Start of Supplied entries

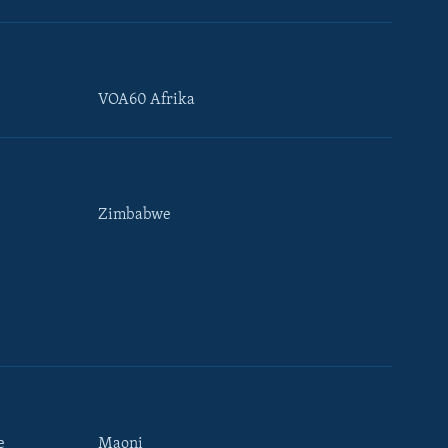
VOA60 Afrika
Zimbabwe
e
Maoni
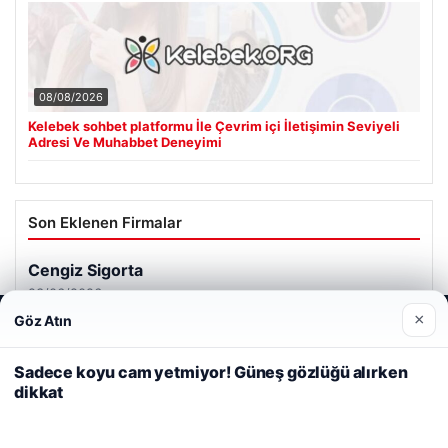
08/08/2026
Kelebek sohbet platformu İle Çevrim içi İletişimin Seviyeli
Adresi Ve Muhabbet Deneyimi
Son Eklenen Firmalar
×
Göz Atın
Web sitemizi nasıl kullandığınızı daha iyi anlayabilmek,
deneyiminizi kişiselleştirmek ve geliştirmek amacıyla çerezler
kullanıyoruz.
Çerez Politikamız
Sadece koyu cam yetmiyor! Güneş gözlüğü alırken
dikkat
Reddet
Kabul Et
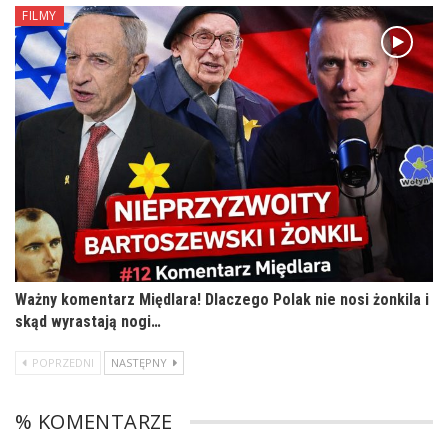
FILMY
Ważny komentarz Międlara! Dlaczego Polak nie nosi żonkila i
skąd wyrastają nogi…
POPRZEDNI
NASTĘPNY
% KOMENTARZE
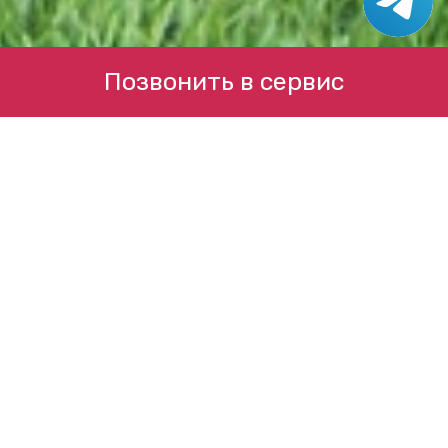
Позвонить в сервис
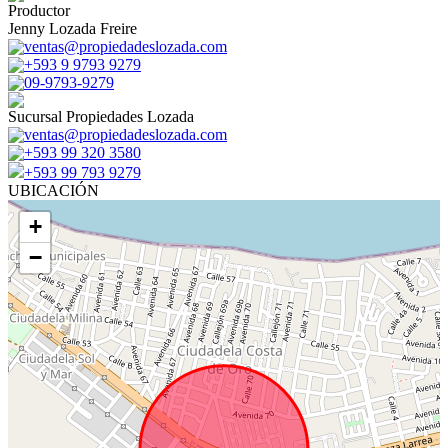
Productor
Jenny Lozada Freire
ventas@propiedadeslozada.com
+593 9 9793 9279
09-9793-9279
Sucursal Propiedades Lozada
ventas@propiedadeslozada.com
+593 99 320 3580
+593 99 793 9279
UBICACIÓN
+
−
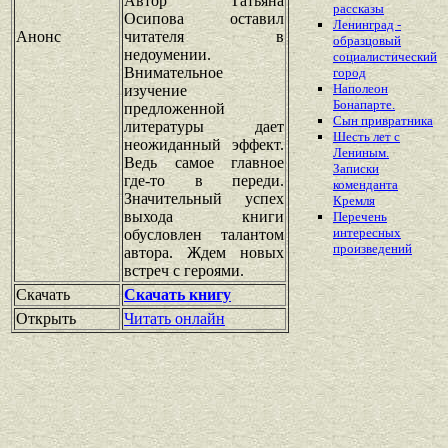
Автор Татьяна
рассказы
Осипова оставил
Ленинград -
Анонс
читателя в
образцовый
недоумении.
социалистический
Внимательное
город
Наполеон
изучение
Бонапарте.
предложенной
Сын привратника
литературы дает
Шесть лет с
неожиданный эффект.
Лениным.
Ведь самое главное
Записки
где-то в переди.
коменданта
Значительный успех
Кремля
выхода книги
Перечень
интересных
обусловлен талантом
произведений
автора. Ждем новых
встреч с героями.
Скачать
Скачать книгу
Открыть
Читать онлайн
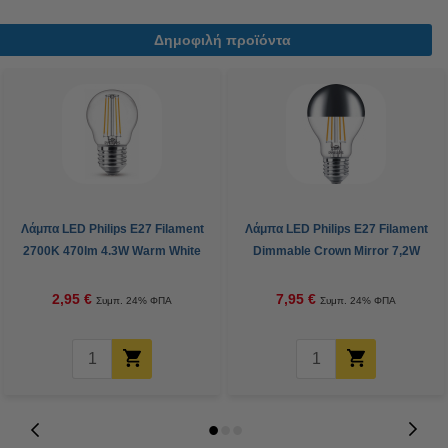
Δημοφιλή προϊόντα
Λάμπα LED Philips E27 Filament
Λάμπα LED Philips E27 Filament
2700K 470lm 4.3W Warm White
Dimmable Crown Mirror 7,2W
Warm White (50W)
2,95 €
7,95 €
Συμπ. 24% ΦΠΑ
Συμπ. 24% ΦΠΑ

End of Supplied entries

* _Exercise description_
Edit the lines from the first one through the line that has "Читать онлайн", replacing "Kabul Et" with "Accept" and leaving everything else the same. Give back only those lines, without the pictures.

* _Task output_
VOA60 Afrika
Zimbabwe
e
Maoni
08/08/2026
Kelebek sohbet platformu İle Çevrim içi İletişimin Seviyeli
Adresi Ve Muhabbet Deneyimi
Son Eklenen Firmalar
×
Göz Atın
Web sitemizi nasıl kullandığınızı daha iyi anlayabilmek,
deneyiminizi kişiselleştirmek ve geliştirmek amacıyla çerezler
kullanıyoruz.
Çerez Politikamız
Sadece koyu cam yetmiyor! Güneş gözlüğü alırken
dikkat
Reddet
Accept
FILMY
Ważny komentarz Międlara! Dlaczego Polak nie nosi żonkila i
skąd wyrastają nogi…
POPRZEDNI
NASTĘPNY
% KOMENTARZE
Позвонить в сервис
Productor
Jenny Lozada Freire
ventas@propiedadeslozada.com
+593 9 9793 9279
09-9793-9279
Sucursal Propiedades Lozada
ventas@propiedadeslozada.com
+593 99 320 3580
+593 99 793 9279
UBICACIÓN
+
−
Автор Татьяна
рассказы
Осипова оставил
Ленинград -
Анонс
читателя в
образцовый
недоумении.
социалистический
Внимательное
город
Наполеон
изучение
Бонапарте.
предложенной
Сын привратника
литературы дает
Шесть лет с
неожиданный эффект.
Лениным.
Ведь самое главное
Записки
где-то в переди.
коменданта
Значительный успех
Кремля
выхода книги
Перечень
интересных
обусловлен талантом
произведений
автора. Ждем новых
встреч с героями.
Скачать
Скачать книгу
Открыть
Читать онлайн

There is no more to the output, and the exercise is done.